Le constructeur japonais avait choisi les Pays-Bas pour déployer sa seule évolution moteur de la saison. Une décision audacieuse, presque un pari. Mais la mer, comme la piste, peut être traîtresse. Les deux pilotes de l'écurie de Silverstone ont été confrontés à des problèmes de comportement inattendus, transformant la promesse de performance en véritable casse-tête.
Des vibrations et un excès de puissance qui déstabilisent Alonso
Dès la SQ1, Alonso est sorti de piste au premier virage, victime de fortes vibrations émanant du moteur. Une expérience déroutante pour celui qui a vu défiler les époques de la F1. « Le comportement posait problème au freinage ; il était donc parfois difficile d'arrêter la voiture car le moteur délivrait trop de puissance », a confié le double champion du monde, le ton grave.

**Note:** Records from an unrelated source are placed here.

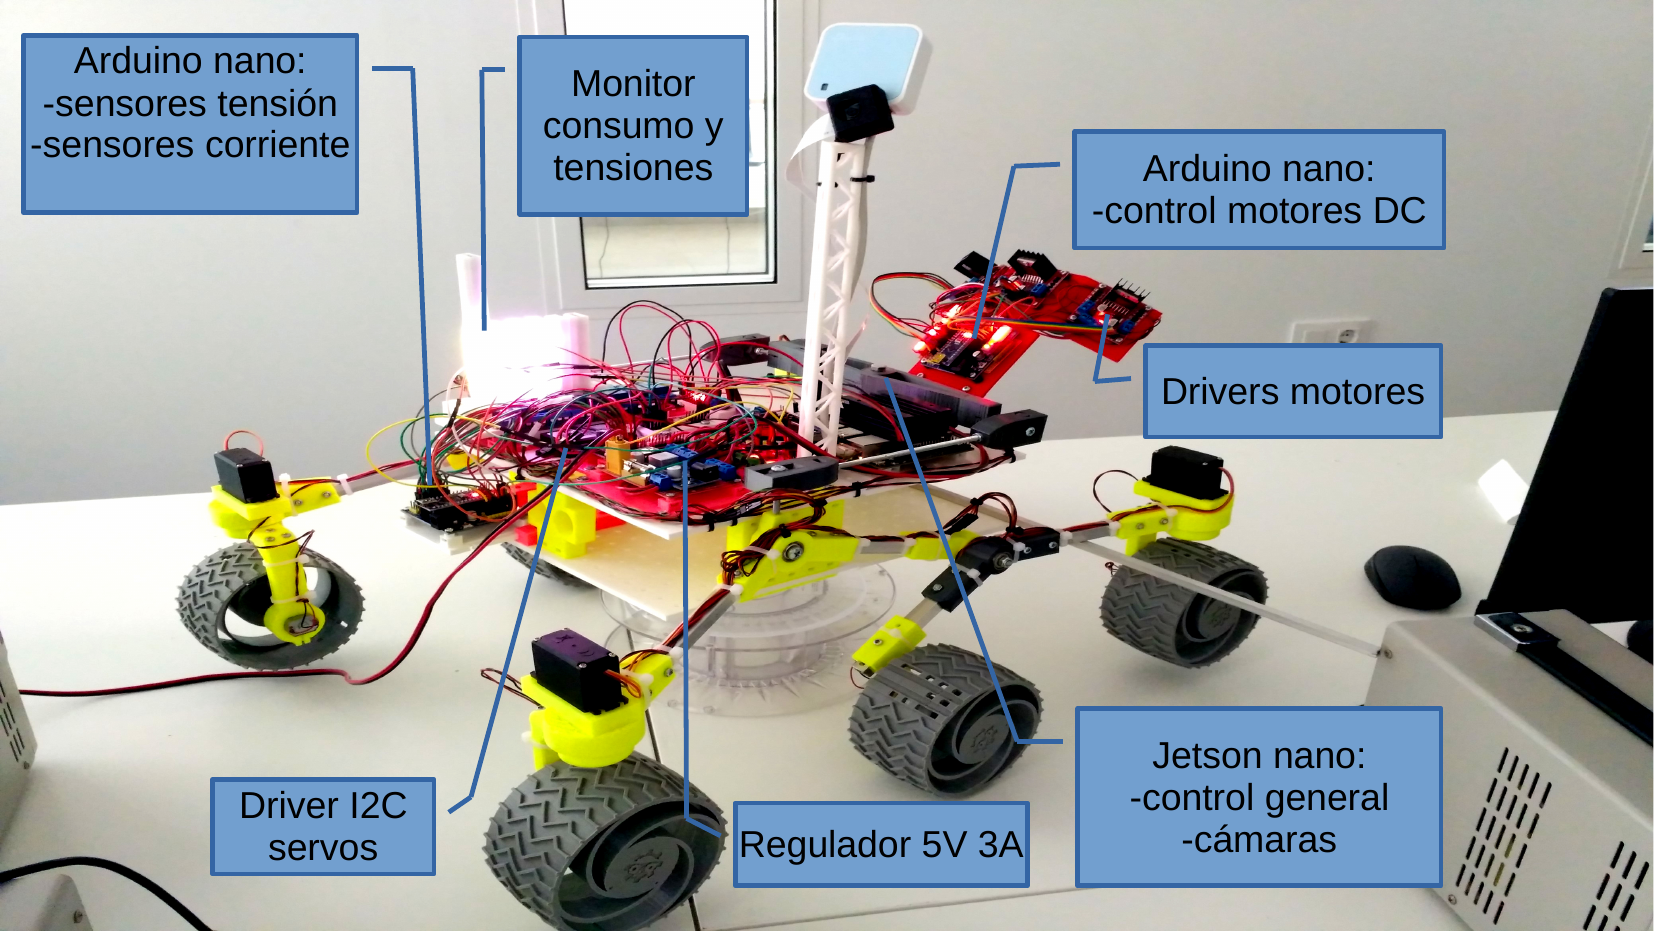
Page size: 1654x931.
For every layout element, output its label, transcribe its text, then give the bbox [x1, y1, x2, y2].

text_box Regulador 5V 3A [735, 803, 1028, 886]
text_box Jetson nano: -control general -cámaras [1078, 709, 1441, 886]
picture [0, 0, 1654, 931]
text_box Driver I2C servos [213, 780, 434, 874]
text_box Monitor consumo y tensiones [520, 37, 747, 214]
text_box Drivers motores [1146, 346, 1441, 437]
text_box Arduino nano: -control motores DC [1075, 132, 1444, 248]
text_box Arduino nano: -sensores tensión -sensores corriente [23, 35, 357, 213]
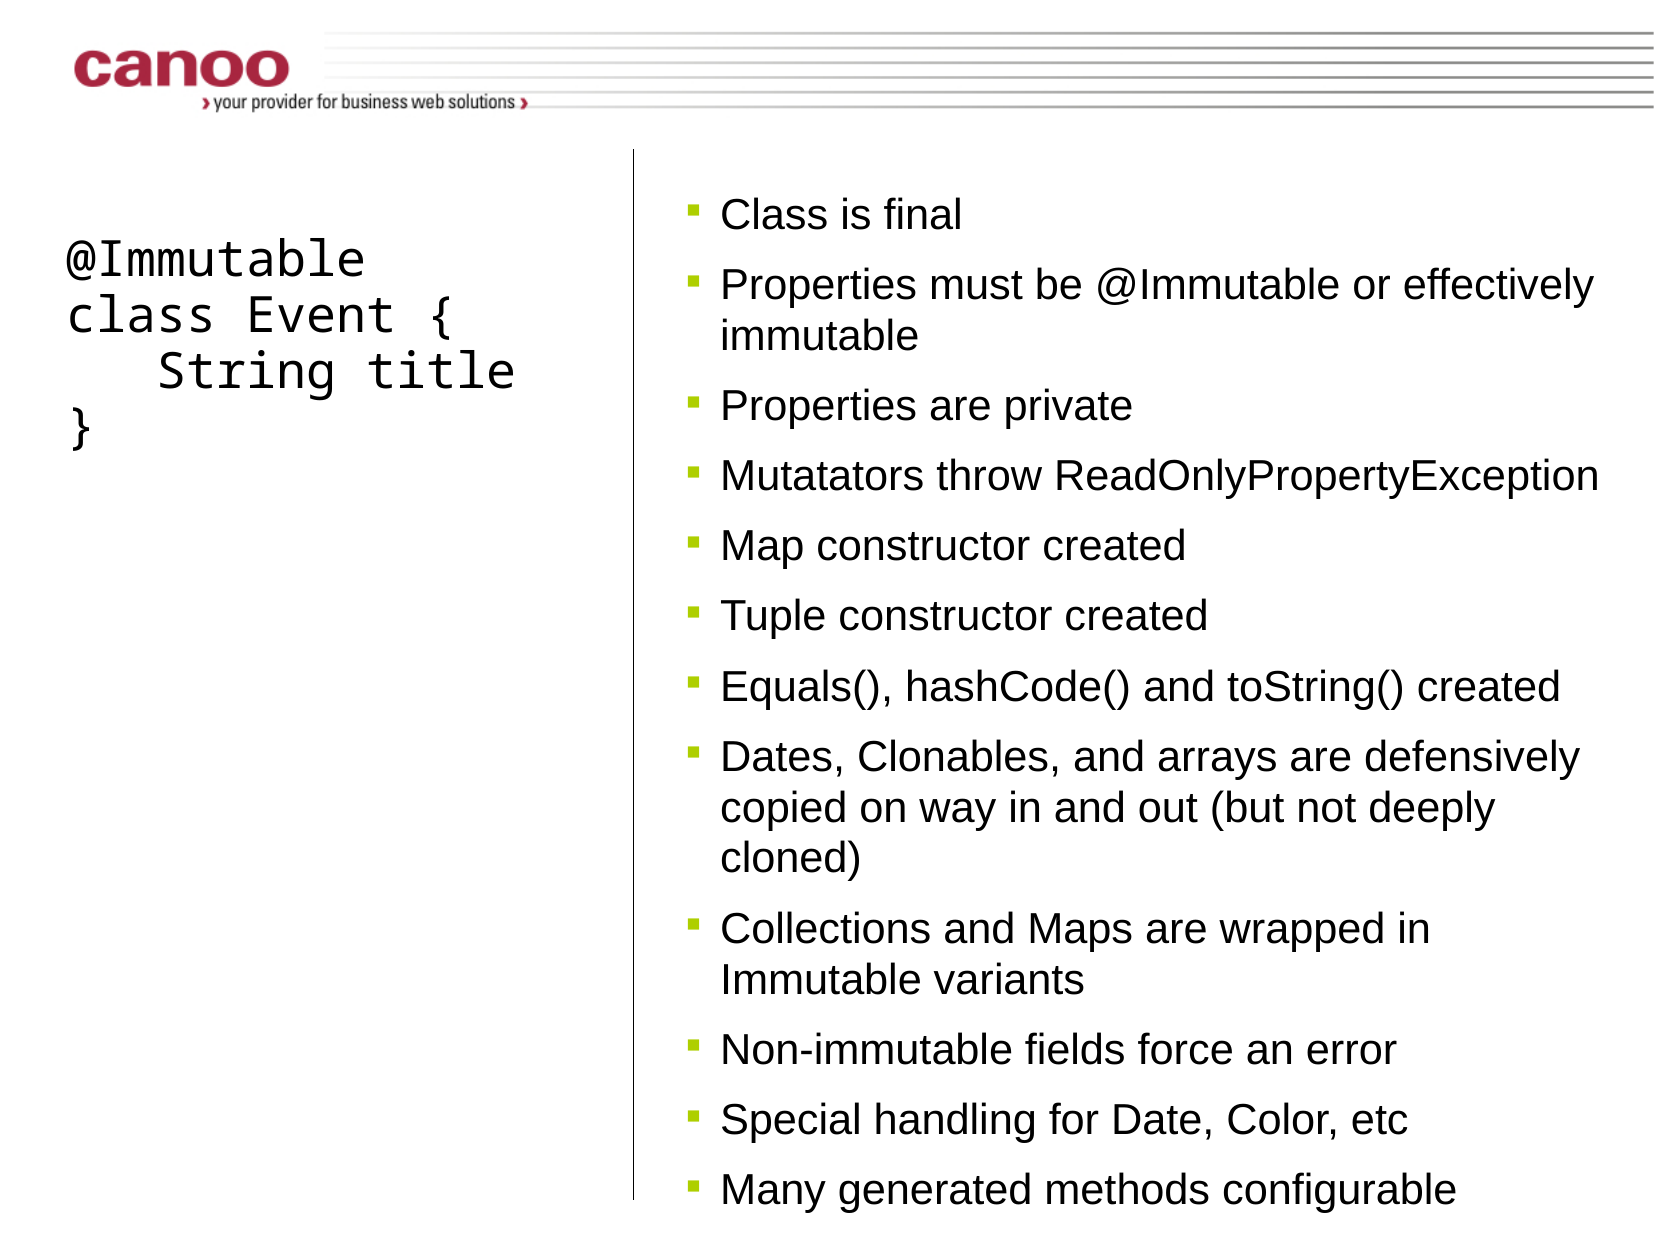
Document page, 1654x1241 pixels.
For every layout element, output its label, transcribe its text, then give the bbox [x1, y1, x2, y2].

list Class is final Properties must be @Immutable or effectively immutable Properties are private Mutatators throw ReadOnlyPropertyException Map constructor created Tuple constructor created Equals(), hashCode() and toString() created Dates, Clonables, and arrays are defensively copied on way in and out (but not deeply cloned) Collections and Maps are wrapped in Immutable variants Non-immutable fields force an error Special handling for Date, Color, etc Many generated methods configurable [675, 187, 1613, 1226]
picture [0, 0, 1654, 166]
text_box @Immutable class Event { String title } [51, 224, 675, 1200]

L'Espagnol a également révélé un autre souci technique : « Apparemment, le mode [ligne droite] ne fonctionnait pas de mon côté, je n'ai donc pas pu ouvrir l'aileron arrière. » Une combinaison fatale qui l'a relégué à une lointaine 22e place, à trois secondes du meilleur temps. Son équipier Lance Stroll, bien que devançant les deux Cadillac, n'a guère fait mieux, terminant 19e.
Stroll et Honda face à un chantier bien connu
Le Canadien, philosophe, a souligné l'impact du vent : « Il y a vraiment beaucoup de vent en piste, mais c'est pareil pour tout le monde. On va tout passer en revue ce soir, analyser les données et essayer d'apporter quelques améliorations pour demain. » Une réaction pragmatique, presque méditerranéenne, face aux caprices de la mécanique.

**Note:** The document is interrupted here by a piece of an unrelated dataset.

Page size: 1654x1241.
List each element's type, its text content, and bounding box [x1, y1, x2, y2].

Du côté de Honda, on ne semble pas surpris. Shintaro Orihara, chef de projet F1, avait anticipé ces difficultés. « Nous avons développé nos outils pour optimiser le comportement. Nous étions proches de l'objectif, mais lorsque nous introduirons le moteur de deuxième spécification, les caractéristiques de combustion changeront. La différence sera considérable », avait-il prévenu. Une mise en garde qui résonne aujourd'hui comme une évidence.
Quelles perspectives pour la suite de la saison ?
Ce contretemps à Zandvoort est-il un simple accident de parcours ou le signe d'un recul plus profond ? L'important package d'évolutions apporté en Hongrie avait pourtant permis à Aston Martin de regagner du terrain. Mais Honda savait que ce nouveau moteur impliquerait de refaire une grande partie du travail effectué en début de saison.
La mer est calme aujourd'hui, mais les vagues peuvent revenir. L'écurie de Silverstone devra faire preuve de patience et de rigueur pour dompter cette nouvelle mécanique. En attendant, les yeux sont tournés vers la course de demain, où Alonso et Stroll tenteront de sauver les meubles. Une leçon d'humilité pour ceux qui croyaient que la puissance suffisait à conquérir le monde.